Can US Break with Jihadist Allies?

Exclusive: The Obama administration finds itself caught in the contradictions of its Syrian policy, having backed radical jihadists to achieve another “regime change” but now finding that its opportunism is spreading chaos beyond the Mideast into Europe. But can the U.S. adjust course and abandon its jihadist clients, asks Joe Lauria.

By Joe Lauria (Updated on Jan. 25 with new last two paragraphs)

The passage of a major U.N. Security Council resolution is like a cheap high: the euphoria wears off pretty quickly. Such was last month’s unanimous adoption of a “peace plan” to end nearly five years of Syrian bloodshed.

With Monday’s start date for a planned ceasefire and the launch of negotiations already put off, it’s looking increasingly unlikely that the talks will start any time soon. The major obstacle is deciding who will represent the opposition across the table from the government. And that hinges on the question of who is a terrorist in Syria. It doesn’t help that world governments have failed since the League of Nations to agree on a treaty legally defining terrorism.

President Barack Obama, with Vice President Joe Biden, attends a meeting in the Roosevelt Room of the White House, Dec. 12, 2013. (Official White House Photo by Pete Souza)

President Barack Obama, with Vice President Joe Biden, attends a meeting in the Roosevelt Room of the White House, Dec. 12, 2013. (Official White House Photo by Pete Souza)

Secretary of State John Kerry and Russian Foreign Minister Sergey Lavrov met in Geneva on Wednesday and the two were unable to decide who the Syrian terrorists are that should be excluded from the negotiations.

They agree on excluding the Islamic State and al-Nusra Front (Al Qaeda’s affiliate) who have already been eliminated from participation. But what about the myriad other opposition groups, some of whom collaborate closely with Nusra and other extremists?

A hundred of them were melded together by Saudi Arabia in Riyadh last November. But they want Syrian President Bashar al-Assad to step down immediately. That’s a complete non-starter as the U.N. plan would allow him to stay on for six months making way for a transitional government until a new constitution is written and a general election held in 2017. Kerry has been blasted by neoconservatives for agreeing to this compromise and for allowing Assad to run again in that election.

The U.S. compromised on that point after being spurred on by the refugee crisis that is spreading disorder into Europe and by Russia’s entry into the war against the Islamic State and other jihadist groups. But there is so far little compromise on the question of terrorism.

Putin’s Challenge

Moscow’s and Washington’s disagreement goes back to the beginning of the Syrian civil war, as I reported more than three years ago. In September, Russian President Vladimir Putin went a step further in accusing the U.S. of supporting terrorists in Syria in his address to the U.N. General Assembly.

“The Islamic State itself did not come out of nowhere,” Putin said. “It was initially developed as a weapon against undesirable secular regimes.” He said it was irresponsible “to manipulate extremist groups and use them to achieve your political goals, hoping that later you’ll find a way to get rid of them or somehow eliminate them.”

He made it clear he was speaking of the U.S., when he added: “I’m urged to ask those who created this situation: do you at least realize now what you’ve done? But I’m afraid that this question will remain unanswered, because they have never abandoned their policy, which is based on arrogance, exceptionalism and impunity.”

What the task requires. Extract the portion of the article on U.S. policy in Syria that falls between "They agree on" and "and other extremists?", inclusive, copying it word for word.

(Keypoint coordinate data)
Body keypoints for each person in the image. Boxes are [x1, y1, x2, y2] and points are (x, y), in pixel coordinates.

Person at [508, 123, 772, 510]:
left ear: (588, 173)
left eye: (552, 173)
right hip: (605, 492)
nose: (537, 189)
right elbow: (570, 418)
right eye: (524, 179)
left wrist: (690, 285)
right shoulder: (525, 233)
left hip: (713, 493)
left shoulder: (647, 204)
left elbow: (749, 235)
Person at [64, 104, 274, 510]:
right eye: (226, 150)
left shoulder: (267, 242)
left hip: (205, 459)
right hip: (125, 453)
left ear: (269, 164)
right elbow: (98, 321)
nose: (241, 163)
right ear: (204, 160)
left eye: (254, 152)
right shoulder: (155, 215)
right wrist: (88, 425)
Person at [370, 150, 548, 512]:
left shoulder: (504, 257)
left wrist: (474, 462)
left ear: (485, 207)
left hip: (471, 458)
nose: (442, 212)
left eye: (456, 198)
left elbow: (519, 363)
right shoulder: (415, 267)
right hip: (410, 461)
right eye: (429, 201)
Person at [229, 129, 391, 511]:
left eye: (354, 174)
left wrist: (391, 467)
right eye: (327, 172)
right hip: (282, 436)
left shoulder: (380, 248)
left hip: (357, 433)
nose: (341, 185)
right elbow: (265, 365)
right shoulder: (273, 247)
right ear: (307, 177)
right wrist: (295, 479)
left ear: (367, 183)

Written response.
They agree on excluding the Islamic State and al-Nusra Front (Al Qaeda’s affiliate) who have already been eliminated from participation. But what about the myriad other opposition groups, some of whom collaborate closely with Nusra and other extremists?